Я осталась одна. Поведение отца для меня не было загадкой: никто, кроме самих участников событий, никогда не узнает, что он привел меня сюда. Даже те, кто мог нас видеть при въезде в ворота, скорее всего, подумают, что он приехал по делу, как всегда привез ткани для семейства Медичи, а дочь просто его сопровождала.
В панике я оглянулась на Великолепного.
Он сочувственно улыбался. У него был поразительный взгляд — добрый и участливый, но за ним скрывалась острота ума, потрясающая проницательность и чувствительность.
— Не бойтесь, юная мадонна, — сказал он слабым гнусавым голосом. — Ваш отец по чисто личным и религиозным причинам испытывал бы неловкость, присутствуя на нашем собрании. Будет гораздо гуманнее освободить его от такой обязанности, вы согласны?
Хозяин дома протянул мне свободную руку, и я обвила его локоть рукой, дотронувшись пальцами до запястья. Руки у него были шишковатые, пальцы настолько искорежены, что с трудом удерживали набалдашник трости.
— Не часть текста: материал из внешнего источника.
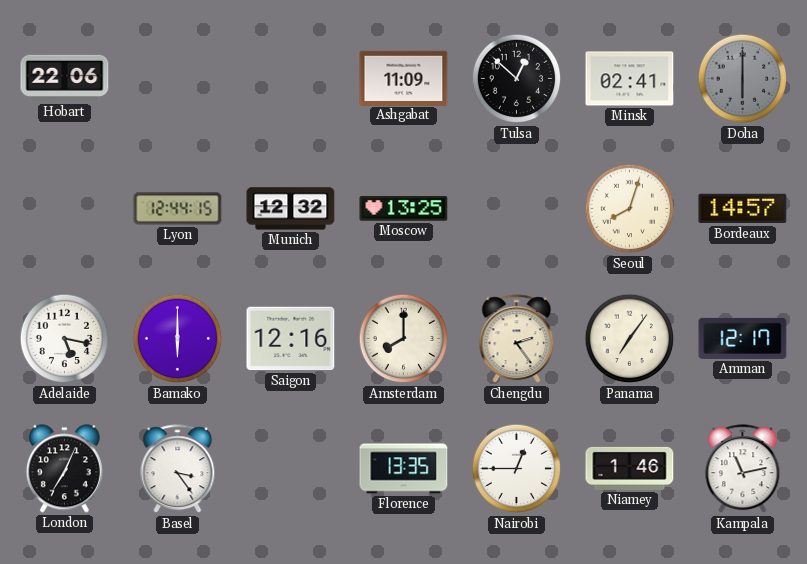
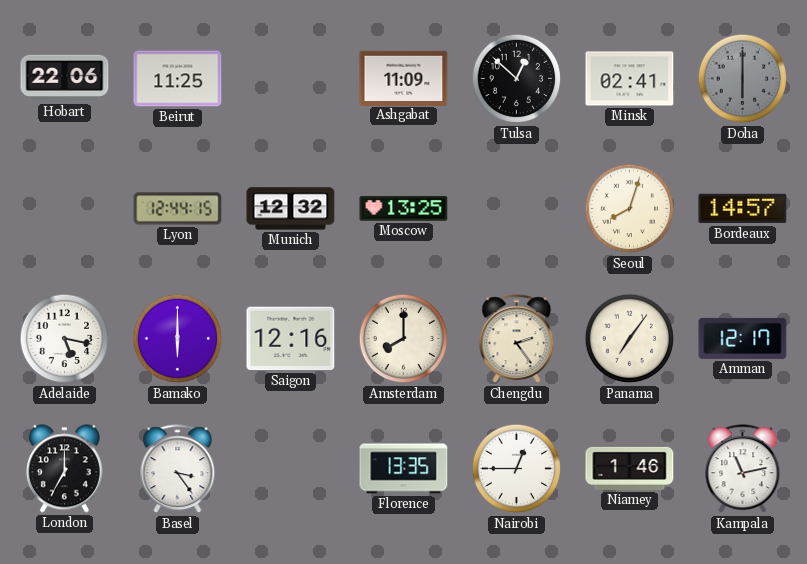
Beirut: none -> 11:25
London: 7:04 -> 7:00
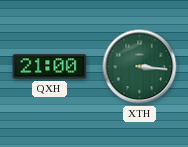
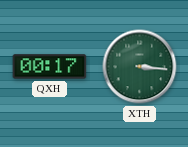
QXH: 21:00 -> 00:17
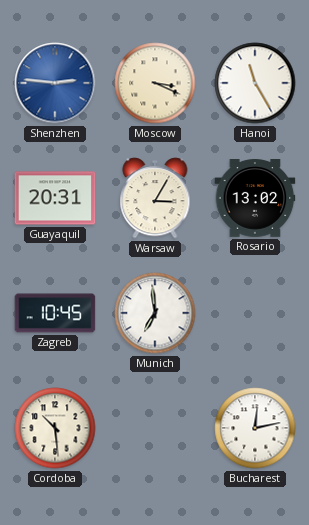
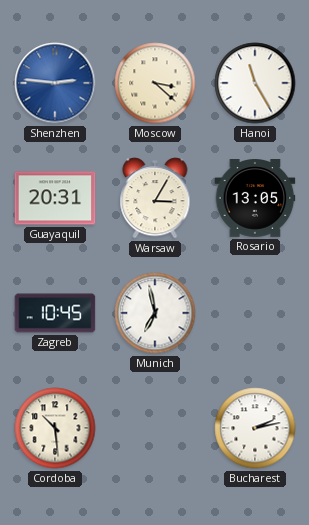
Moscow: 3:19 -> 3:22
Rosario: 13:02 -> 13:05
Munich: 6:59 -> 6:58
Bucharest: 12:13 -> 2:13
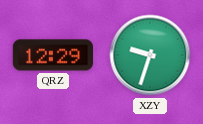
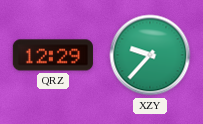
XZY: 9:33 -> 9:37
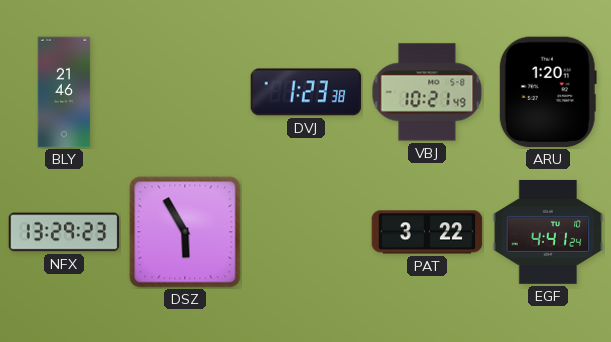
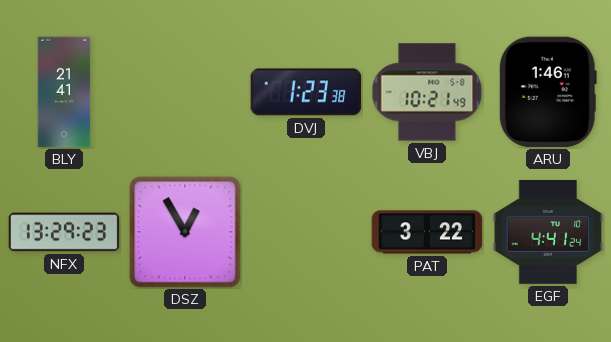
BLY: 21:46 -> 21:41
ARU: 1:20 -> 1:46
DSZ: 5:55 -> 12:55
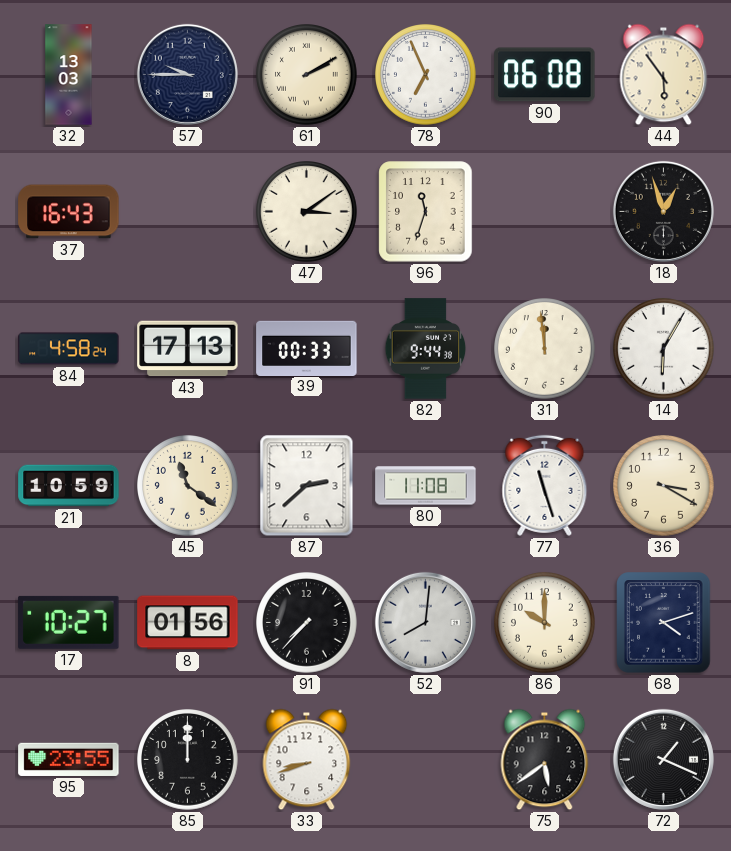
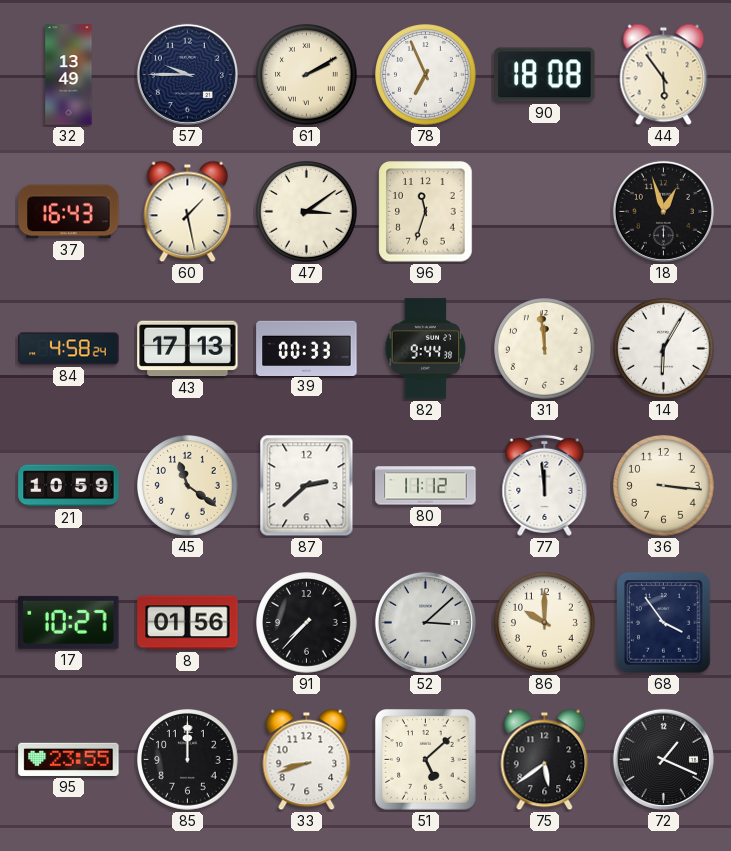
32: 13:03 -> 13:49
90: 06:08 -> 18:08
60: none -> 1:28
80: 11:08 -> 11:12
77: 11:27 -> 11:59
36: 3:20 -> 3:16
52: 8:01 -> 3:08
68: 4:12 -> 3:54
51: none -> 5:08
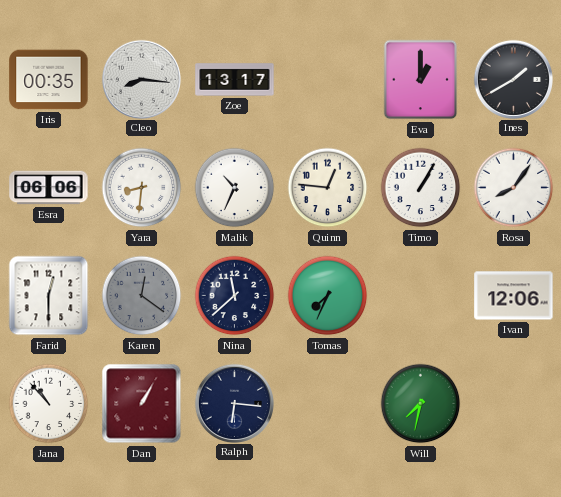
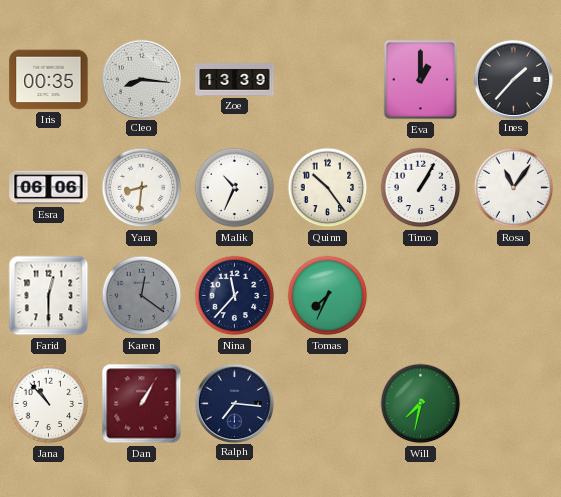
Zoe: 13:17 -> 13:39
Ines: 1:40 -> 1:37
Quinn: 12:46 -> 10:24
Rosa: 8:06 -> 11:06
Nina: 11:38 -> 11:37
Ivan: 12:06 -> none
Ralph: 6:16 -> 7:16
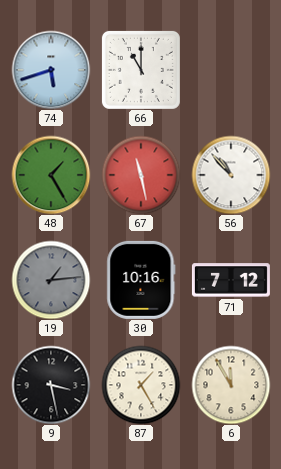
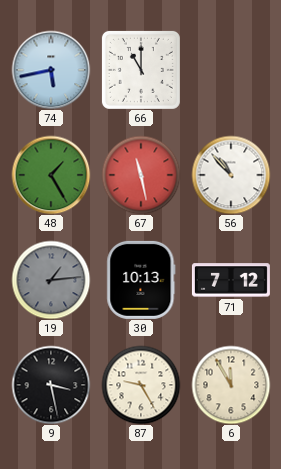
74: 5:42 -> 5:43
30: 10:16 -> 10:13
87: 1:25 -> 9:25
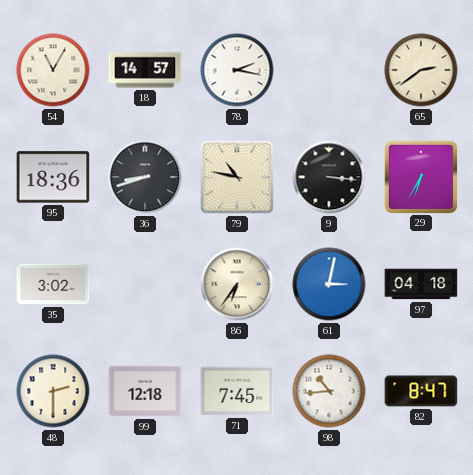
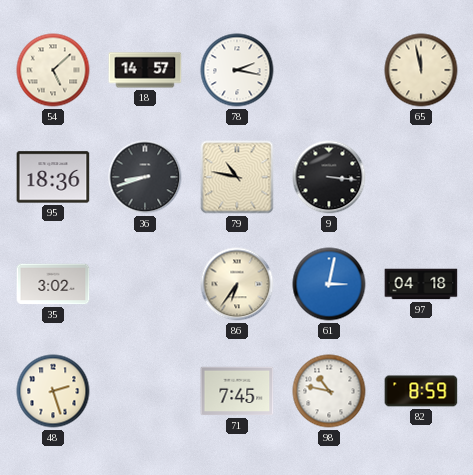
54: 11:05 -> 5:08
65: 2:39 -> 11:58
29: 6:35 -> none
48: 2:30 -> 2:27
99: 12:18 -> none
98: 10:44 -> 10:47
82: 8:47 -> 8:59
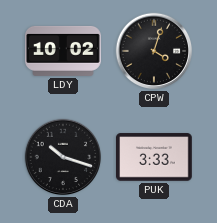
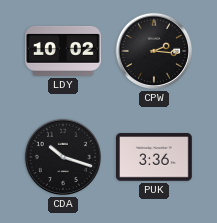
CPW: 4:03 -> 2:16
PUK: 3:33 -> 3:36
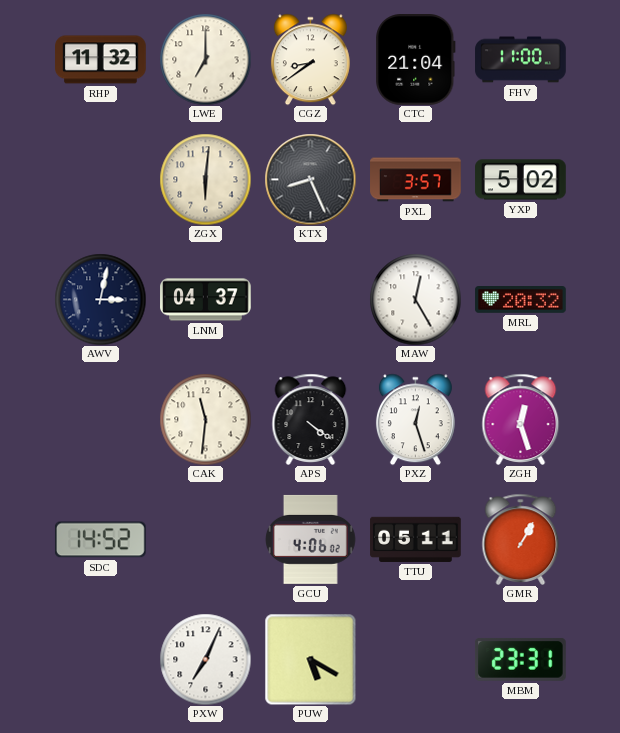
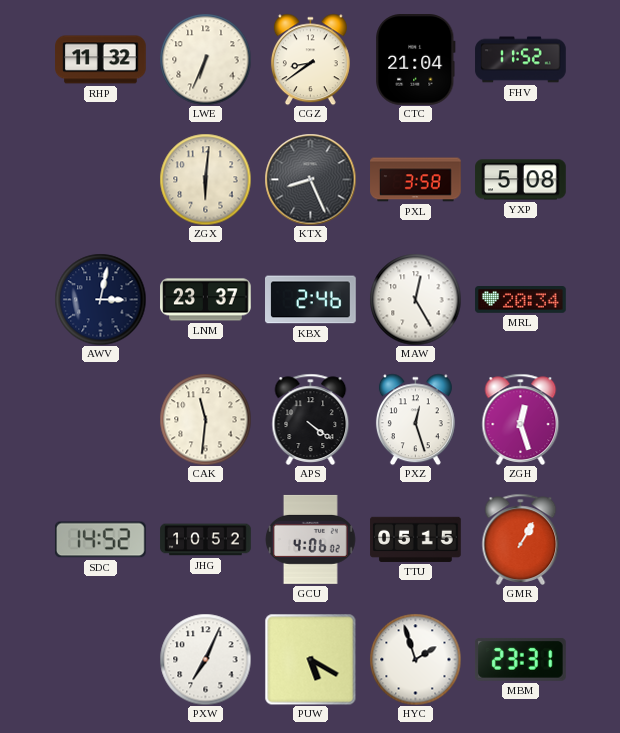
LWE: 7:00 -> 6:34
FHV: 11:00 -> 11:52
PXL: 3:57 -> 3:58
YXP: 5:02 -> 5:08
LNM: 04:37 -> 23:37
KBX: none -> 2:46
MRL: 20:32 -> 20:34
JHG: none -> 10:52
TTU: 05:11 -> 05:15
HYC: none -> 1:57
Я подумала, что, наверное, уже несколько лет он не держал в руке пера.
Мы начали наш путь. Я почувствовала, что Лоренцо почти всем весом опирается на трость, и попыталась быть для него больше опорой, нежели помехой.
— Да, — сказала я довольно тупо, ибо все мое остроумие куда-то улетучилось. — Он никогда не любил званых приемов. Я даже не припомню, когда он в последний раз посещал нечто подобное.